La méditation (dyana) est l’une des 8 branches du Raja Yoga. Cela signifie qu’elle est aussi importante que la pratique des asanas ( saddhana). Chaque saddhana est une méditation, en ce sens qu’elle suppose d’être absorbé dans la pratique, de ne faire qu’un avec elle. On met de côté les fluctuations du mental et les tiraillement de l’égo pour ne se consacrer qu’à l’enchaînement des postures. La méditation nécessite une intention sans faille, et ce pour ne pas se laisser emporter par le cours des événements, ne pas s’affaisser ou laisser le regard tomber. Dans tout cela, la focalisation du regard sera très importante. Chaque asana est lié à un drishtis, une direction dans laquelle il est impératif de se concentrer ou bien perdre son regard. Pour que la saddhana devienne méditative, il faut qu’elle se fasse sans effort et que les drishtis soient intériorisés. Ce qui peut, nous sommes d’accord prendre plusieurs années, ou plusieurs vies.

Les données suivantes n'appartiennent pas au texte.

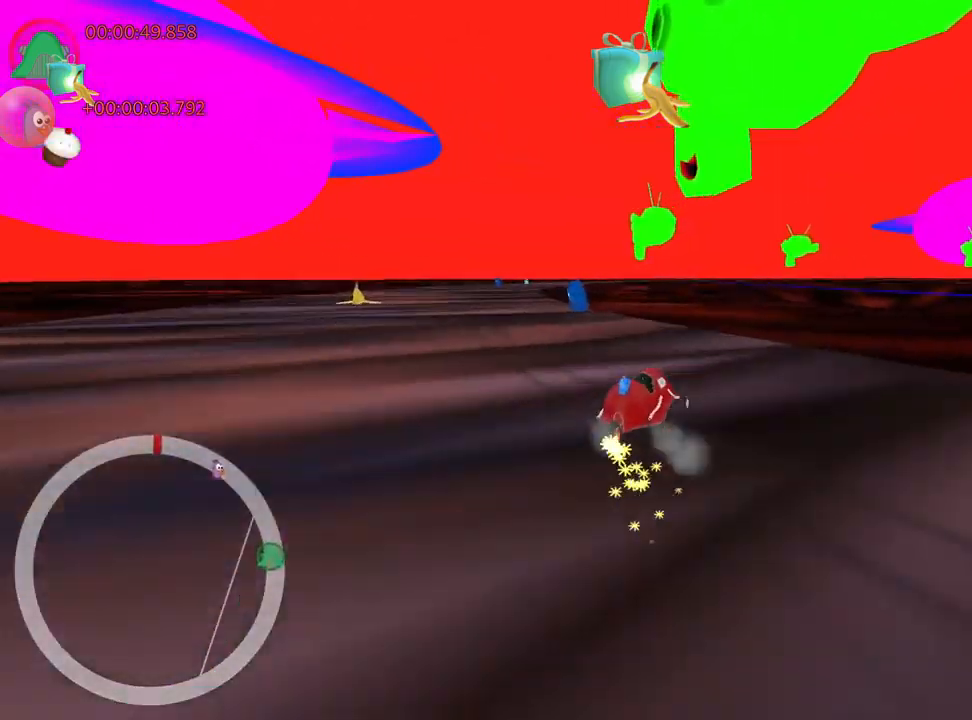
{"keys": ["left", "nitro", "up"], "events": [[216, "skid", "up"], [266, "nitro", "down"]]}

Le Yoga apprécie de méditer en tailleur, en lotus ou en demi-lotus. Le lotus verrouille les jambes et les quadriceps (non pas les genoux) font levier pour plaquer les fesses sur le sol. L’intention et la fermeté se portent sur Mula bandha et si possible, Asvini Mudra (geste du cheval, contraction du sphincter anal), le bassin en rétroversion permet de placer correctement les lombaires, libérer les abdominaux et respirer sans forcer, la poitrine et le cœur en expansion. De la sorte, il devient possible d’effectuer de manière correcte et durable les exercices de pranayama qui seront nécessairement abordés. Il conviendra de dompter la respiration et de considérer le lien étroit qu’elle entretient avec le mental.
L’étude de Pranayama aux propriétés relaxantes permettront la détente. Une fois trouver cet équilibre, cette assise qui permettra de réduire la fatigue, le méditant doit apprendre à se détacher et investir le vide (vacuité). Le plus difficile est de prendre de la distance sans relâcher son attention. On peut pour cela, user de certaines techniques de contemplation et de visualisation, ou bien de suggestion semblable à de l’auto-hypnose.
Tratak est une technique yogique consistant à fixer un point sans cligner des yeux. C’est une technique formidable de concentration et de focalisation, à la fois très simple et très compliqué. C’est également un kryia, technique de purification du corps.
Trataka peut être externe, s’il porte sur un objet extérieur telle la flamme d’une bougie, un point quelconque ou un yantra. Une fois maîtrisé, il peut devenir interne et porter sur le troisième œil ou Ajna chakra. La méditation peut être faîte les yeux ouverts, fermés ou à demi-fermés.
Dans un premier temps, le méditant débutant doit intégrer la posture et savoir comment la corriger. C’est là tout l’art d’une bonne assise. Encore une fois, la base est très importante. Rester figé dans cette posture n’est pas accessible à tout(toutes). Elle peut même s’avérer néfaste et contre-productive si l'on tente de la garder trop longtemps en forçant. L’énergie se bloque et des douleurs/tensions apparaissent. La pratique de certains exercices de Kundalini Yoga s’avérera alors bénéfique.
Bien que préférable, tenir un lotus figé n’est pas la seule manière de méditer. Il est possible d’adapter le lotus à l’aide de coussin ou bien de méditer en Baddha Konasana ou Viparita Karani. Ce qui rend la pratique de la méditation accessible à tous-toutes. On peut également méditer debout, comme en Chi-qong, ou bien en marchant. La méditation peut avoir recours au shaking (tremblement de tout le corps), la rapprochant plus de celle d’Osho ou la méditation Kundalini proprement dite.